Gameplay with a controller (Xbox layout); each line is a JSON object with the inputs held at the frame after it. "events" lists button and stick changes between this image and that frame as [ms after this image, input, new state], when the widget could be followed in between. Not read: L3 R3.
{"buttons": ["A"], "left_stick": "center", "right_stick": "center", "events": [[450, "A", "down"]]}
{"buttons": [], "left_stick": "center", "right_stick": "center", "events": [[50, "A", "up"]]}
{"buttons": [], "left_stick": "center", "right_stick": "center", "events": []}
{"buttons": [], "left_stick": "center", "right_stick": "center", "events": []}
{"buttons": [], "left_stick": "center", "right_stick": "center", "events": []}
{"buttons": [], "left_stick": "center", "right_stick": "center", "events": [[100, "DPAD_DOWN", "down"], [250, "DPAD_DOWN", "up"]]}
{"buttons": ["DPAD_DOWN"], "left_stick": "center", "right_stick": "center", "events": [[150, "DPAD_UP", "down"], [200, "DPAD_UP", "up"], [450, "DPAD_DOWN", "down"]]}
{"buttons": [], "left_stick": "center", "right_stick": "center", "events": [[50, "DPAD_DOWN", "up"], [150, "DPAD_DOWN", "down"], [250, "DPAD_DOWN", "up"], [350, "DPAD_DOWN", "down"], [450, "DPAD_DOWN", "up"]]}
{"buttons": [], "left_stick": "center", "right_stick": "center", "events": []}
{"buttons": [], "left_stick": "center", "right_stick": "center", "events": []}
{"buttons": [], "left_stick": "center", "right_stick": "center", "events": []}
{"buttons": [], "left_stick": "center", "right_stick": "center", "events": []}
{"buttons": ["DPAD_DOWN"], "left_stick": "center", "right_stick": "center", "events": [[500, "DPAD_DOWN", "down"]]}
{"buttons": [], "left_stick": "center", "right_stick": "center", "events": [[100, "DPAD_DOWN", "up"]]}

__________

About this exercise: All the records above need to be set down again exactly as they were given.

Answer to this exercise:
Gameplay with a controller (Xbox layout); each line is a JSON object with the inputs held at the frame after it. "events" lists button and stick changes between this image and that frame as [ms after this image, input, new state], when the widget could be followed in between. Not read: L3 R3.
{"buttons": ["A"], "left_stick": "center", "right_stick": "center", "events": [[450, "A", "down"]]}
{"buttons": [], "left_stick": "center", "right_stick": "center", "events": [[50, "A", "up"]]}
{"buttons": [], "left_stick": "center", "right_stick": "center", "events": []}
{"buttons": [], "left_stick": "center", "right_stick": "center", "events": []}
{"buttons": [], "left_stick": "center", "right_stick": "center", "events": []}
{"buttons": [], "left_stick": "center", "right_stick": "center", "events": [[100, "DPAD_DOWN", "down"], [250, "DPAD_DOWN", "up"]]}
{"buttons": ["DPAD_DOWN"], "left_stick": "center", "right_stick": "center", "events": [[150, "DPAD_UP", "down"], [200, "DPAD_UP", "up"], [450, "DPAD_DOWN", "down"]]}
{"buttons": [], "left_stick": "center", "right_stick": "center", "events": [[50, "DPAD_DOWN", "up"], [150, "DPAD_DOWN", "down"], [250, "DPAD_DOWN", "up"], [350, "DPAD_DOWN", "down"], [450, "DPAD_DOWN", "up"]]}
{"buttons": [], "left_stick": "center", "right_stick": "center", "events": []}
{"buttons": [], "left_stick": "center", "right_stick": "center", "events": []}
{"buttons": [], "left_stick": "center", "right_stick": "center", "events": []}
{"buttons": [], "left_stick": "center", "right_stick": "center", "events": []}
{"buttons": ["DPAD_DOWN"], "left_stick": "center", "right_stick": "center", "events": [[500, "DPAD_DOWN", "down"]]}
{"buttons": [], "left_stick": "center", "right_stick": "center", "events": [[100, "DPAD_DOWN", "up"]]}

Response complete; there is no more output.